Вечером, около 10 часов случилось то, чего больше всего боялись Лев Николаевич и его младшая дочь: пришел в Астапово экстренный поезд, привезший из Тулы семью Льва Николаевича – Софью Андреевну, трех сыновей и старшую дочь Толстых Татьяну Львовну. Встречать их отправился доктор Маковицкий и Иван Иванович Озолин. По его словам, встреча вышла бурной. Софья Андреевна привезла кучу мелочей, к которым, по ее словам, привык Лев Николаевич. Душан Петрович сообщил им о ходе болезни и положении дела. Графиня принялась с пристрастием выпытывать все обстоятельство странного отъезда ее супруга, заставила пересказать все, что было в Оптиной пустыни, в Шамордино…
– Куда же вы ехали? – с укоризной спросила она.
– Далеко, – уклончиво ответил Маковицкий.
– Ну, куда же? – не отставала графиня.
– Сначала в Ростов-на-Дону, там паспорты заграничные хотели взять.
– Ну, а дальше?
– В Одессу.
– Дальше? – не отставала она.
– В Константинополь, потом в Болгарию…
Графиня всплеснула руками.
– Да есть ли у вас деньги?
– Денег достаточно, – солгал Маковицкий.
– Ну, сколько?
Далее последовала истерика с взаимными обвинениями.
Иван Иванович предложил Толстым занять казенные квартиры, но они отказались, указав, что в вагоне им всем удобнее; кроме того, они, находясь все вместе, могут обсуждать всякие положения немедля, совместно. Тогда, по распоряжению Озолина, вагон был убран на запасный путь невдалеке от станции.

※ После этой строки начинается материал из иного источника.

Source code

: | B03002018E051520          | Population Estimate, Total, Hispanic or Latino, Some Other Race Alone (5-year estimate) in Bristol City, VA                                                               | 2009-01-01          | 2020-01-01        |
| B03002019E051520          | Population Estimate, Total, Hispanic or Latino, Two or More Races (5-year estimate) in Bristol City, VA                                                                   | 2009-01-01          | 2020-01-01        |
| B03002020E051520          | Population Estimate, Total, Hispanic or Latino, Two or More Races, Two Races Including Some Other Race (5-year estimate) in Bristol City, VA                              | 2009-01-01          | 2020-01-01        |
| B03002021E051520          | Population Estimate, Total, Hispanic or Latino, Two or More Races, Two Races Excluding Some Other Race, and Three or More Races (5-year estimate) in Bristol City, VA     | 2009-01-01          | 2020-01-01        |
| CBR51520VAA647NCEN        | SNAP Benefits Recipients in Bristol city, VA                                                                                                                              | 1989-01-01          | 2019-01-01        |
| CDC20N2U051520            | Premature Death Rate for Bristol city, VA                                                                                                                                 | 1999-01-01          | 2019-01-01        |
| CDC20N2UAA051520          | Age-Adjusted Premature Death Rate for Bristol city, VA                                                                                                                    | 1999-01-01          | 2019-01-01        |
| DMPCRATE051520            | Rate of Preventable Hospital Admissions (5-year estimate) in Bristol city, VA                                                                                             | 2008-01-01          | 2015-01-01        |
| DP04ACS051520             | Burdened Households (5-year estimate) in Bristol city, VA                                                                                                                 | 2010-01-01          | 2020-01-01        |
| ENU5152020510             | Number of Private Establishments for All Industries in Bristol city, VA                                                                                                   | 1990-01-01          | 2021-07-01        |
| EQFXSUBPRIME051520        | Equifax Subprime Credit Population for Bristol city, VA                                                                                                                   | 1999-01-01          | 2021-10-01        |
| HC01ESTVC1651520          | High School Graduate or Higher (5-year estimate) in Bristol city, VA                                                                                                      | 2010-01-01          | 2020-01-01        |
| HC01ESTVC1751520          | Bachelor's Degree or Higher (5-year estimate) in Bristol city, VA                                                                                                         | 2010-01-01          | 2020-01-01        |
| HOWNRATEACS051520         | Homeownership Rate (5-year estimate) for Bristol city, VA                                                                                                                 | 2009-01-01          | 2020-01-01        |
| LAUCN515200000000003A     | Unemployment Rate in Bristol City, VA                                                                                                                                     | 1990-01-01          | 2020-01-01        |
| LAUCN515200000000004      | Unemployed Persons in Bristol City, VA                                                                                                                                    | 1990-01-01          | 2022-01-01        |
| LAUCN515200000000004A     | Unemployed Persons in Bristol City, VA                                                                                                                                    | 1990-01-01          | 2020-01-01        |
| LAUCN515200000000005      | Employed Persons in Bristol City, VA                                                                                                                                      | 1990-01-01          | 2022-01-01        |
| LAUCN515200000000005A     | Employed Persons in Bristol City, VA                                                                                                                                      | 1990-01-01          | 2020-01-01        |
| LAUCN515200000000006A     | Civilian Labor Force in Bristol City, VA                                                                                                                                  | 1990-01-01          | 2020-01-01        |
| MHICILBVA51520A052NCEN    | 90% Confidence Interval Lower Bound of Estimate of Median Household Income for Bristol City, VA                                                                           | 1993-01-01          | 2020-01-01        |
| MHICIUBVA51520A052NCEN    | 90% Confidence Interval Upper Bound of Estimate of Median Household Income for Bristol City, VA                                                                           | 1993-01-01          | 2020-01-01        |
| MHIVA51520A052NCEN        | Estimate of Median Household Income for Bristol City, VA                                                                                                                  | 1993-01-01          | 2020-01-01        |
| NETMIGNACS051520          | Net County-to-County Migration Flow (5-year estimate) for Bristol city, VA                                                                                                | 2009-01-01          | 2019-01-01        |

Приезд матери и братьев всполошил Александру Львовну и остальных. Все они старались, чтобы Лев Николаевич никоим образом не догадался о том, что жена – рядом. Вернувшийся Душан Петрович сообщил, что ночью из приехавших никто не зайдет, и дети Льва Николаевича решили принять все меры, чтобы Софья Андреевна не заходила к больному. Они принялись вести себя так, словно обороняли замок от осаждавшей его армии. Между собой только и было разговоров, что нужно внимательно следить, чтобы как-нибудь случайно не вошла Софья Андреевна. Особенно эксцентрично повел себя Чертков, он заявил:
– Что ж, она считает, что мы вот так прям ее и впустим? Чтобы она тут напортила?! Ну уж нет! Как бы не так! – И он вдруг выпучил глаза и высунул язык, дразнясь.
С моего места мне было хорошо видно его лицо, в этот момент в полном соответствии с его фамилией напоминавшее фигуру черта, как его изображают порой в соборах.
А в это время старая графиня в отчаянии бродила вокруг дома и подглядывала в окна, надеясь разузнать, что происходит внутри. За ней охотились журналисты, надеясь взять интервью, а один из особенно наглых даже ухитрился сфотографировать ее, когда она заглядывала в окно. Озолин, Семеновский и я наблюдали за происходящим с ужасом и недоумением.
Тягостная мучительная ситуация продолжалась довольно долго, наконец в квартиру впустили Татьяну Львовну – но лишь для того, чтобы она поговорила с сестрой.
Татьяна Львовна хотя и была лет на двадцать старше своей сестры, смотрелась куда более привлекательно. Внешне она походила на мать. Оказалось, что по предполагаемому пути бегства Толстого был отправлен молодой журналист, сын последователя Толстого. Он настиг беглеца уже в Козельске и тайно сопровождал его до нашего Астапова, откуда сообщил телеграммой Софье Андреевне и детям Толстого, что их муж и отец серьезно болен и находится на узловой железнодорожной станции в доме ее начальника.
Если бы не милосердие этого молодого человека, родные узнали бы о местопребывании смертельно больного Льва Николаевича не раньше, чем об этом сообщили все газеты. Сопровождавшая мать старшая дочь призналась, что «до смерти» благодарна этому журналисту, который понял, что это за пытка знать, что родной человек где-то рядом, болен – и не иметь возможности его увидеть.